If \( x>0 \), then \( \sqrt{x^{3}+x^{2}}-\sqrt{4+4 x}= \) \( \left(x^{2}-4\right) \sqrt{x+1} \) \( \sqrt{\left(x^{2}-4\right)(x+1)} \) \( (x-4) \sqrt{x+1} \) \( (x-2) \sqrt{x+1} \)

To solve \( \sqrt{x^{3}+x^{2}}-\sqrt{4+4x} \) for \( x > 0 \), we start by simplifying each term. 1. **Start with \( \sqrt{x^3 + x^2} \):** We can factor it as \( \sqrt{x^2(x + 1)} = x\sqrt{x + 1} \). 2. **Next, simplify \( \sqrt{4 + 4x} \):** We can factor this as well: \( \sqrt{4(1 + x)} = 2\sqrt{1 + x} \).

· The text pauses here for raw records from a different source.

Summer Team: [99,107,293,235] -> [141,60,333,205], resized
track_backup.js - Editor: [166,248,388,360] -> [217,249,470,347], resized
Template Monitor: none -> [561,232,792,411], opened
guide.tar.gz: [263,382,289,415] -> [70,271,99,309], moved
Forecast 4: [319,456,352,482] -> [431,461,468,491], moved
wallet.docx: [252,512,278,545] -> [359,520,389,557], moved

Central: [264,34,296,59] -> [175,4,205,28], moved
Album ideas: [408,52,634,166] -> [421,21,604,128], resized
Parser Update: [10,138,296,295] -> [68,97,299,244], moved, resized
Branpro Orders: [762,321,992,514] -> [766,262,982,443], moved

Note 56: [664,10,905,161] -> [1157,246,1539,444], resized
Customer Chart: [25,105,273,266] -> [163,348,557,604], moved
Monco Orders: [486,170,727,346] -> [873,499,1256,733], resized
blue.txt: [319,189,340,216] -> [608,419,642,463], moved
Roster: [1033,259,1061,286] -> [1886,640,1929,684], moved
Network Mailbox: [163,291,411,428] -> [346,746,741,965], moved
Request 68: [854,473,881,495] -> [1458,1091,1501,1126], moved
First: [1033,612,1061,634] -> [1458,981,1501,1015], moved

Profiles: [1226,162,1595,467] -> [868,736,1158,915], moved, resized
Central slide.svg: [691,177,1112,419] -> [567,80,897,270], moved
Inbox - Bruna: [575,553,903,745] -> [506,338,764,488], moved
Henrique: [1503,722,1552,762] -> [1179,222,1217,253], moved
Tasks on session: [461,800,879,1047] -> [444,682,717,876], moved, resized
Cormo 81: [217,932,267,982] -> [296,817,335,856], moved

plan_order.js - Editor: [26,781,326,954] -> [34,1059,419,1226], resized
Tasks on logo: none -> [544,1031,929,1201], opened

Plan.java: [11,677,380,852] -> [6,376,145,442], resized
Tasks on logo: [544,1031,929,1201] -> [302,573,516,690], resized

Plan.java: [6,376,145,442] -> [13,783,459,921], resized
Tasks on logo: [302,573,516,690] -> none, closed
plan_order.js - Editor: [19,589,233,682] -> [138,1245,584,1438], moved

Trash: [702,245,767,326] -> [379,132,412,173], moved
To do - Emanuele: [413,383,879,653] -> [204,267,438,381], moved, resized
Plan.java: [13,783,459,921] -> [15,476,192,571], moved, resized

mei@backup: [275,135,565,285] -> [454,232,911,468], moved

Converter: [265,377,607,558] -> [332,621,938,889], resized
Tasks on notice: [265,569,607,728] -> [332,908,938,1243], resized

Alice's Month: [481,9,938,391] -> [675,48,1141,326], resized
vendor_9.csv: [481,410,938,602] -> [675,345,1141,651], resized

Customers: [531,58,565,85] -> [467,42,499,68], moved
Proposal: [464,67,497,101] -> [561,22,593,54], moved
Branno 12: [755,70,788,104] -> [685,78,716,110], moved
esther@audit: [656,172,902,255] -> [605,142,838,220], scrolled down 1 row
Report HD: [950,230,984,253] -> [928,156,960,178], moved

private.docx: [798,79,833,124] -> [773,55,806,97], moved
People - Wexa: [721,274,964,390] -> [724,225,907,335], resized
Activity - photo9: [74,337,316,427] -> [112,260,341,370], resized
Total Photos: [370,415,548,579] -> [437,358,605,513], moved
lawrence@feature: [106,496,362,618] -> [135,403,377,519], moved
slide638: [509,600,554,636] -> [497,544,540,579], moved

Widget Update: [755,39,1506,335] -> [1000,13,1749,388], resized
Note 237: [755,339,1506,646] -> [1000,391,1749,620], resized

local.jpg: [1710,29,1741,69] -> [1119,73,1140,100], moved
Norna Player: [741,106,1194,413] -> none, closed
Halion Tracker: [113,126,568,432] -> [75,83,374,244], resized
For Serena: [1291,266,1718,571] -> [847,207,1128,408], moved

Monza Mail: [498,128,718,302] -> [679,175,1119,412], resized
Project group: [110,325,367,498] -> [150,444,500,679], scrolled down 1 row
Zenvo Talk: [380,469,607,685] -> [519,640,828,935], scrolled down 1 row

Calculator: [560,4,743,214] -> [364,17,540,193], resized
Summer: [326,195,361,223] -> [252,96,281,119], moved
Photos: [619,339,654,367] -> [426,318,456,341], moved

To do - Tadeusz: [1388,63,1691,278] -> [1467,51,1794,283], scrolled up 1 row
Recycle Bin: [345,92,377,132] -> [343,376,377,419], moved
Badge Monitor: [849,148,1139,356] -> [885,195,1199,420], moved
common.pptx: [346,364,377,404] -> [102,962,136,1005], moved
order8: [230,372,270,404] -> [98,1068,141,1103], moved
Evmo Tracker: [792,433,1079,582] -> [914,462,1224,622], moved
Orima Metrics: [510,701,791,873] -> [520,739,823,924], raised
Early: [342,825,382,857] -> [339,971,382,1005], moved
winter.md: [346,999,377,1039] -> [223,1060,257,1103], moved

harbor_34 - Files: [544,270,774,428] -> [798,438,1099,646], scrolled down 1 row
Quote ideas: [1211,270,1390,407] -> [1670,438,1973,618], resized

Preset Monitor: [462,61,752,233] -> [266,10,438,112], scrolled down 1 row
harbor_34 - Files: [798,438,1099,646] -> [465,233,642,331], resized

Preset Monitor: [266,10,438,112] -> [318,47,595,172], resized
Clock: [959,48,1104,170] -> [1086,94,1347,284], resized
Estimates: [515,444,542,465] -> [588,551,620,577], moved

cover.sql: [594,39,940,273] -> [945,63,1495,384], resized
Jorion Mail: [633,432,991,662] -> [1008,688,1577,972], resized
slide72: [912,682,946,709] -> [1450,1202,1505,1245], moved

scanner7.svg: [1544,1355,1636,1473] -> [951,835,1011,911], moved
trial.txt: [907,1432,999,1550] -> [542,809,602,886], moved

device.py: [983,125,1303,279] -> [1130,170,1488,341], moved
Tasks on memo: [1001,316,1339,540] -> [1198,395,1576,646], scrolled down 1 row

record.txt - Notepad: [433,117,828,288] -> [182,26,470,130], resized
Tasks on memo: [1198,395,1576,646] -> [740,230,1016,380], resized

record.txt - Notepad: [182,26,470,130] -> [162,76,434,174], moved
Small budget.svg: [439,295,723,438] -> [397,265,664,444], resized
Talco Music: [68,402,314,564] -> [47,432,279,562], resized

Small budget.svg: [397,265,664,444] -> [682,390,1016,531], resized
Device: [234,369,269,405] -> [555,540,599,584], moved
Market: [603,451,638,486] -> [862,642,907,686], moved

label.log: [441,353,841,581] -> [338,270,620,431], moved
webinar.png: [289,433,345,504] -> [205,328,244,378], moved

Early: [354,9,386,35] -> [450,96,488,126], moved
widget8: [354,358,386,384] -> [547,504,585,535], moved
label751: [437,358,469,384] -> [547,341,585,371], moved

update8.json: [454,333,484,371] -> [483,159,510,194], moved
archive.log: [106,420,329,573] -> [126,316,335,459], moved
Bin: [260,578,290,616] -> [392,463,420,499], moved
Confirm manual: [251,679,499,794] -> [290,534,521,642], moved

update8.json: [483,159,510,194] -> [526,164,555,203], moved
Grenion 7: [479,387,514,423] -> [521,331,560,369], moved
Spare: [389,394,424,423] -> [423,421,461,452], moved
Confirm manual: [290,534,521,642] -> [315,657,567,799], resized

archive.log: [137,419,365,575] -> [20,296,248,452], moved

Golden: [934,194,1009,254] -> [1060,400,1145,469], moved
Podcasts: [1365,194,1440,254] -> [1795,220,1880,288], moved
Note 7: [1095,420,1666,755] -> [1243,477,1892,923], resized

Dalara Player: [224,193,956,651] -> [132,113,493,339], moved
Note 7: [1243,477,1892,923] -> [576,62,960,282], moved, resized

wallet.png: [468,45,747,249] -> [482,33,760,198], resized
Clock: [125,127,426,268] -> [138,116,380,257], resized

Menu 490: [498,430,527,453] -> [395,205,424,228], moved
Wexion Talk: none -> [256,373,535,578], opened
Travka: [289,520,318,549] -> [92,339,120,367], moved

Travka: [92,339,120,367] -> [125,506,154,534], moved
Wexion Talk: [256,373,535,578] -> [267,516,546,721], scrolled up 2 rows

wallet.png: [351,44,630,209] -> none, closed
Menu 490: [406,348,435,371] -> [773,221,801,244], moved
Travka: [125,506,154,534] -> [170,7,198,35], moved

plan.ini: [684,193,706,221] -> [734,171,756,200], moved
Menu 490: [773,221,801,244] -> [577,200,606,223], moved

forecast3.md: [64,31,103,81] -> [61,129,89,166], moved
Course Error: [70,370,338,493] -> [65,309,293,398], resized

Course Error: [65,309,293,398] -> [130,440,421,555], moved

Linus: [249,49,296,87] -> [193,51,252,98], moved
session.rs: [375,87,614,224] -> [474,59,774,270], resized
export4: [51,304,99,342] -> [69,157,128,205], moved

Putting both simplifications into the expression, we have: \[ x\sqrt{x + 1} - 2\sqrt{1 + x} \] 3. **To further analyze the expression, we can apply the difference of squares:** \[ = \frac{\left((x-2)(\sqrt{x+1})\right)}{\sqrt{x + 1} + 2} \] After simplifying it, we can deduce the valid expression through the relationship and reasoning behind the original formulation. **Final comparison:** From this manipulation, we can see that the left-hand side ultimately describes manipulation involving the roots and terms depending on \( (x - 2)\sqrt{x + 1} \). Based on our analysis: The correct option is \( (x - 2) \sqrt{x + 1} \).